Die Verlängerung sichert dem Club Planungssicherheit bis zur Saison 2028/29. In der Basketball-Bundesliga ist das kein Standard; die meisten Trainer rutschen bei zwei Niederlagen in Folge wieder auf den heißen Stuhl. Filipovski dagegen darf seine Idee einer „Dauerbaustelle“ weiterspinnen: ein Kern aus US-Boy T. J. Shorts, dem deutschen Shooting-Star Jonathan Bender und dem litauischen Center Martynas Sajus, dazu jährlich ein bis zwei Talente aus der eigenen Nachwuchsakademie.

Die Fans reagierten innerhalb von Minuten: Die Dauerkarten-Seite brach kurzzeitig zusammen, der Discord-Channel des Fanclubs „Rot-Weiße Welle“ explodierte vor Emojis. Für viele war Filipovski längst mehr als Coach – er ist das Gesicht eines Projekts, das zeigt, dass man mit klugen Scoutingdaten und harter Arbeit auch gegen Millionen-Budgets gewinnen kann.

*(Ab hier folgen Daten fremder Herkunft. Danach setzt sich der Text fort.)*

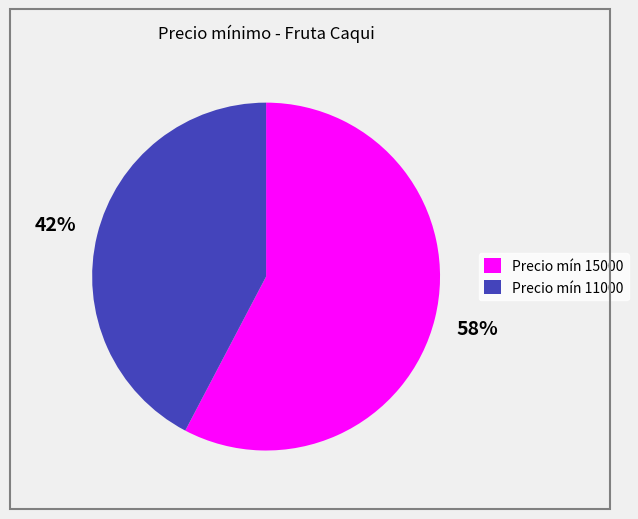

To the nearest percent, what percentage of the pie is Precio mín 15000?

58%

Die nächsten Wocgen werden zeigen, ob die frühe Klarheit der Ruhe oder zusätzlichen Druck bringt. Denn die Liga hat sich verändert: München holte sich einen neuen Playcaller, Berlin tauschte fast das komplette Starting-Five. Würzburg dagegen setzt auf Kontinuität – und auf den Mann, der schon jetzt Rekordcoach ist und diesen Rekord jeden Tag ein Stück weiter ausbaut.

Mit Filipovski an Bord ist klar: Wer jetzt nach Würzburg kommt, weiß, wen er vorfindet – und wen er bis 2029 vorfinden wird.